:: Texte ::
________________

Low cost

de Maurice Barthélémy, 2010, *

Quelque part entre Les bron­zés prennent l’a­vion et Y a‑t-il un pilote dans le script ?, voi­ci Low cost. Comme beau­coup de paro­dies, en par­ti­cu­lier fran­çaises (pour­quoi on a cette malé­dic­tion de la paro­die lour­dingue, avec Safari, Iznogoud, la série des Astérix, Les Dalton, etc. ?), ça part d’un pos­tu­lat ridi­cule (des pas­sa­gers qui prennent les com­mandes de leur avion char­ter cloué au sol), ça enchaîne avec un stock de per­son­nages outrés, et y’a Judith Godrèche et Jean-Paul Rouve.

________________

:: Liste des entrées ::
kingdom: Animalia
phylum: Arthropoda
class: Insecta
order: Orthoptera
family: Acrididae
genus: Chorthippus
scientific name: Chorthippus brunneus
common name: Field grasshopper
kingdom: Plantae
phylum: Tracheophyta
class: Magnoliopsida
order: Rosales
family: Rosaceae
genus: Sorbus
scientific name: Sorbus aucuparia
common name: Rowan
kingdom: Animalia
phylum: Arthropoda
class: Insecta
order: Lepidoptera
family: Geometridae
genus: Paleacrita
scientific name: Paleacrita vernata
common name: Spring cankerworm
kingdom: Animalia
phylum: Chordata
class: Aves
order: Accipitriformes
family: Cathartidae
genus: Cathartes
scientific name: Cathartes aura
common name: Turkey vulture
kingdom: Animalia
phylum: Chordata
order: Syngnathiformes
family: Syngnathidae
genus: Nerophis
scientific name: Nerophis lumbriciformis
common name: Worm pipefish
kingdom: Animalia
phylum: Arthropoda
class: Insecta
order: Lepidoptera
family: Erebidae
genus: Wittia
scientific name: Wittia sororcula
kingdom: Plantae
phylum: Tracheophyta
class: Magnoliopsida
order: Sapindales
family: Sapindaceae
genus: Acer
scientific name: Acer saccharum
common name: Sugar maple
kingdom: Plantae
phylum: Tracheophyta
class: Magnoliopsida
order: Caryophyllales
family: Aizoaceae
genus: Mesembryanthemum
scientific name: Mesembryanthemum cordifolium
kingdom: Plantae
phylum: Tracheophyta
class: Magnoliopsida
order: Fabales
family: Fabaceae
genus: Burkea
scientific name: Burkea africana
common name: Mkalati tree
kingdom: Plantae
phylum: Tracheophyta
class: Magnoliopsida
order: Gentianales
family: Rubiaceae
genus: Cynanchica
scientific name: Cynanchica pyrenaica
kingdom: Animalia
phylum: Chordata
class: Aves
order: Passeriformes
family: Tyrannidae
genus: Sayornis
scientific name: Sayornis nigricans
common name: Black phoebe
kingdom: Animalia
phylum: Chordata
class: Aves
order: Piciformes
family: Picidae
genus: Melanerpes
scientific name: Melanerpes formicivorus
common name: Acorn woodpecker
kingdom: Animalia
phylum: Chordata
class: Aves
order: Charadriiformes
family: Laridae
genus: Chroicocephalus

________________

:: Exercices à traiter ::
A – Recopiez mot pour mot un passage de la critique de Low cost. Commencez aux mots « Quelque part entre » et arrêtez-vous après « et Jean-Paul Rouve. ».
B – D'après la critique de Low cost, de quel postulat le film part-il ?
C – Poursuivez la critique de Low cost après sa dernière phrase.

:: Corrigé des exercices ::
A –
Quelque part entre Les bron­zés prennent l’a­vion et Y a‑t-il un pilote dans le script ?, voi­ci Low cost. Comme beau­coup de paro­dies, en par­ti­cu­lier fran­çaises (pour­quoi on a cette malé­dic­tion de la paro­die lour­dingue, avec Safari, Iznogoud, la série des Astérix, Les Dalton, etc. ?), ça part d’un pos­tu­lat ridi­cule (des pas­sa­gers qui prennent les com­mandes de leur avion char­ter cloué au sol), ça enchaîne avec un stock de per­son­nages outrés, et y’a Judith Godrèche et Jean-Paul Rouve.

B – Des passagers prennent les commandes de leur avion charter cloué au sol.

C –
Alors certes, ça pour­rait être pire. Il pour­rait ne pas y avoir les trois répliques vrai­ment drôles qu’on trouve (dont les superbes vents que met Godrèche à tout le monde), on pour­rait avoir Michael Youn à la place de Rouve, on pour­rait avoir tota­le­ment raté le run­ning-gag avec le nain (lourd au début, mais fina­le­ment assez marrant)…

On pour­rait aus­si ne pas avoir Darmon, qui exa­gère sou­vent un peu trop mais reste extrê­me­ment fen­dard dans quelques scènes, la réac­tion de la hip­pie lors­qu’elle se prend une balle de 7.62 dans la jambe, ou encore le CRS en vacances ou pas…

Mais ça pour­rait être bien meilleur, et je me demande quand même si la scène la plus réus­sie sur le plan paro­dique n’est pas celle de l’at­ter­ris­sage au milieu du désert, où c’est un Airbus série 320 qui se pose à contre-jour alors qu’il est bien pré­ci­sé cent fois qu’ils sont dans un 737.